YOUR TASK >> Go through the listing below and list every line with "Perseus".

SUPPLIED RECORDS >>

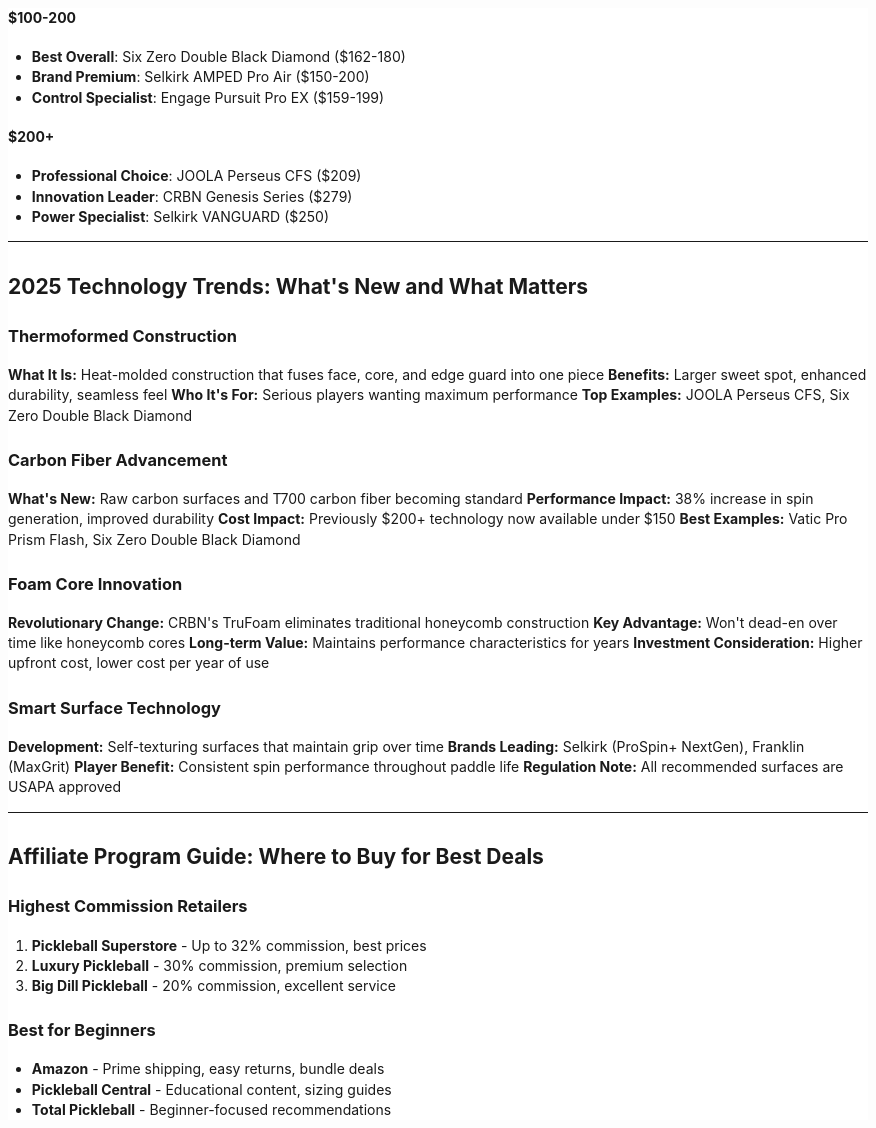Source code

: #### **$100-200**
- **Best Overall**: Six Zero Double Black Diamond ($162-180)
- **Brand Premium**: Selkirk AMPED Pro Air ($150-200)
- **Control Specialist**: Engage Pursuit Pro EX ($159-199)

#### **$200+**
- **Professional Choice**: JOOLA Perseus CFS ($209)
- **Innovation Leader**: CRBN Genesis Series ($279)
- **Power Specialist**: Selkirk VANGUARD ($250)

---

## 2025 Technology Trends: What's New and What Matters

### Thermoformed Construction
**What It Is:** Heat-molded construction that fuses face, core, and edge guard into one piece
**Benefits:** Larger sweet spot, enhanced durability, seamless feel
**Who It's For:** Serious players wanting maximum performance
**Top Examples:** JOOLA Perseus CFS, Six Zero Double Black Diamond

### Carbon Fiber Advancement
**What's New:** Raw carbon surfaces and T700 carbon fiber becoming standard
**Performance Impact:** 38% increase in spin generation, improved durability
**Cost Impact:** Previously $200+ technology now available under $150
**Best Examples:** Vatic Pro Prism Flash, Six Zero Double Black Diamond

### Foam Core Innovation
**Revolutionary Change:** CRBN's TruFoam eliminates traditional honeycomb construction
**Key Advantage:** Won't dead-en over time like honeycomb cores
**Long-term Value:** Maintains performance characteristics for years
**Investment Consideration:** Higher upfront cost, lower cost per year of use

### Smart Surface Technology
**Development:** Self-texturing surfaces that maintain grip over time
**Brands Leading:** Selkirk (ProSpin+ NextGen), Franklin (MaxGrit)
**Player Benefit:** Consistent spin performance throughout paddle life
**Regulation Note:** All recommended surfaces are USAPA approved

---

## Affiliate Program Guide: Where to Buy for Best Deals

### Highest Commission Retailers
1. **Pickleball Superstore** - Up to 32% commission, best prices
2. **Luxury Pickleball** - 30% commission, premium selection
3. **Big Dill Pickleball** - 20% commission, excellent service

### Best for Beginners
- **Amazon** - Prime shipping, easy returns, bundle deals
- **Pickleball Central** - Educational content, sizing guides
- **Total Pickleball** - Beginner-focused recommendations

ANSWER TO THIS PROBLEM >>
- **Professional Choice**: JOOLA Perseus CFS ($209)
**Top Examples:** JOOLA Perseus CFS, Six Zero Double Black Diamond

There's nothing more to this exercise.